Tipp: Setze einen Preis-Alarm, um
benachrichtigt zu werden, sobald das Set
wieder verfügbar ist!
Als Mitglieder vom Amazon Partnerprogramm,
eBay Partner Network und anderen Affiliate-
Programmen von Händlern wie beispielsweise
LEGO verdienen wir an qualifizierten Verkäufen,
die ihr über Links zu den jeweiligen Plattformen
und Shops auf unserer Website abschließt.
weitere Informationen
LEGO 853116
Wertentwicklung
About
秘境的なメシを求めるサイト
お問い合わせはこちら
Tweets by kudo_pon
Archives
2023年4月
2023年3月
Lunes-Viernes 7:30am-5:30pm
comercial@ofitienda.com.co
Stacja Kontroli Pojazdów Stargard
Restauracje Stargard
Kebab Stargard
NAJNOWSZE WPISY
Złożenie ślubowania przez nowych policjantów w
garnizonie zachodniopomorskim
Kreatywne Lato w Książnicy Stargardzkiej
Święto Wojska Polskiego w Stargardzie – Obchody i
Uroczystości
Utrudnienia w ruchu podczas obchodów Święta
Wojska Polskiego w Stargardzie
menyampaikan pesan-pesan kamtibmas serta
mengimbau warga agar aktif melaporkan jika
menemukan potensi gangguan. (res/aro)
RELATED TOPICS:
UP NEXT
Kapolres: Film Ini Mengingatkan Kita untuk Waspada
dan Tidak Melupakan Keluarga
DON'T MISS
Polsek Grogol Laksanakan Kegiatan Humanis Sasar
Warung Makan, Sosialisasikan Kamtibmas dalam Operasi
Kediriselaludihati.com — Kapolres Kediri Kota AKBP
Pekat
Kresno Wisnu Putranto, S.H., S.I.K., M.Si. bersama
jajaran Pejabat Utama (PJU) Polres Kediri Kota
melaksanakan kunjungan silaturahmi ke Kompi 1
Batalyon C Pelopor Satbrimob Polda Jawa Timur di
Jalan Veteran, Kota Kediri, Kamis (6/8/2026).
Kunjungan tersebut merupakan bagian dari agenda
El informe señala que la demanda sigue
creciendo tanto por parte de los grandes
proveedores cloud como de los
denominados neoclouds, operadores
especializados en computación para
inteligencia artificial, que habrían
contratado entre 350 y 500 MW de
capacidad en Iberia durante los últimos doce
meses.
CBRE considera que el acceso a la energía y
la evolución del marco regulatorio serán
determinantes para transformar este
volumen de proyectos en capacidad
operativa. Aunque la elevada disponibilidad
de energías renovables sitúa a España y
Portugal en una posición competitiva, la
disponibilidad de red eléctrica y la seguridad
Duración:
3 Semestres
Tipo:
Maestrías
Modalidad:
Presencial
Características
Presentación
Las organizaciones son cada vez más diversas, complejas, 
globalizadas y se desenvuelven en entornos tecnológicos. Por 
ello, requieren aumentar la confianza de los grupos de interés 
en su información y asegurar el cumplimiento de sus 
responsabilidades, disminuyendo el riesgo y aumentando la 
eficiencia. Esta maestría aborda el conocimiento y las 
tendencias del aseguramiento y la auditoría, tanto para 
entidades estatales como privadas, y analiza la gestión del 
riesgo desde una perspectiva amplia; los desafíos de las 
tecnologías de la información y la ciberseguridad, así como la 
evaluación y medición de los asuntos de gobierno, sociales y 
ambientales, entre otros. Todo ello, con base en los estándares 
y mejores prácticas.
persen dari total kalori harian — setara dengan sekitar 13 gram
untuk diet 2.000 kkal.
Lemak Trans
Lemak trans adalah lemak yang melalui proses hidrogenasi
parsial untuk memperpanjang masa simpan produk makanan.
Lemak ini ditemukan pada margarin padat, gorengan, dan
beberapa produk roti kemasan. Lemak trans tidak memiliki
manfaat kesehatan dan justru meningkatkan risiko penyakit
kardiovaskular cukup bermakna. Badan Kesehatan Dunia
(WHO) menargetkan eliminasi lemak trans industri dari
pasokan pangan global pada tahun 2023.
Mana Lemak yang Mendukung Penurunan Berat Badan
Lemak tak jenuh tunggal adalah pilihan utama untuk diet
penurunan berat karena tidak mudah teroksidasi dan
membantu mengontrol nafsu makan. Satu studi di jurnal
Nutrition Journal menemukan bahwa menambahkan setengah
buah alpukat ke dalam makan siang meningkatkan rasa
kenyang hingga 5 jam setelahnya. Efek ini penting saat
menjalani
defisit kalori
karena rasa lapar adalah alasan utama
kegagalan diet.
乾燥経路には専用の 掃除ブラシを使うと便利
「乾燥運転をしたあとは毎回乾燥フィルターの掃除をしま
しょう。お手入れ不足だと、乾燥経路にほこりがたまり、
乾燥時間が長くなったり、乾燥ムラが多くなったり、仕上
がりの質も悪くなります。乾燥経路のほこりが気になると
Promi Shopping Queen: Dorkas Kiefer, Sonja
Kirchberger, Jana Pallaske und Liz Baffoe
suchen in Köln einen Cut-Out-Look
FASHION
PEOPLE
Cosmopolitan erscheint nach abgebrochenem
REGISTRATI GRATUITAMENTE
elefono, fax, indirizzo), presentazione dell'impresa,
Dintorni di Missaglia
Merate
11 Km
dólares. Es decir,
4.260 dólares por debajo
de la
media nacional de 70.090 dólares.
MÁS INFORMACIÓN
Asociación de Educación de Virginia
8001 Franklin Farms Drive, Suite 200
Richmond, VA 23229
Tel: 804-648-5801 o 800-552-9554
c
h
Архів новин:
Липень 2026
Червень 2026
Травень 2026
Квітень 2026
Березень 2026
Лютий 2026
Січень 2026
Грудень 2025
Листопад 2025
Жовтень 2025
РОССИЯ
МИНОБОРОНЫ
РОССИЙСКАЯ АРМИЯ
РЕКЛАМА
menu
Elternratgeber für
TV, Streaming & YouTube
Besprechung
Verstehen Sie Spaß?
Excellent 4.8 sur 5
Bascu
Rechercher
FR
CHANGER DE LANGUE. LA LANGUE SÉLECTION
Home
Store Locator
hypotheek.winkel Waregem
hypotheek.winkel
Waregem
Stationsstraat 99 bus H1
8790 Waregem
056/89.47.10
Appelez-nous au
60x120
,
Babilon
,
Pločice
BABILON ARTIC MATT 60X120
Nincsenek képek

______________________________

■ Activity
How many lines in the rows above contain the string "ello"? Reply with the number only.

■ Response for this exercise
2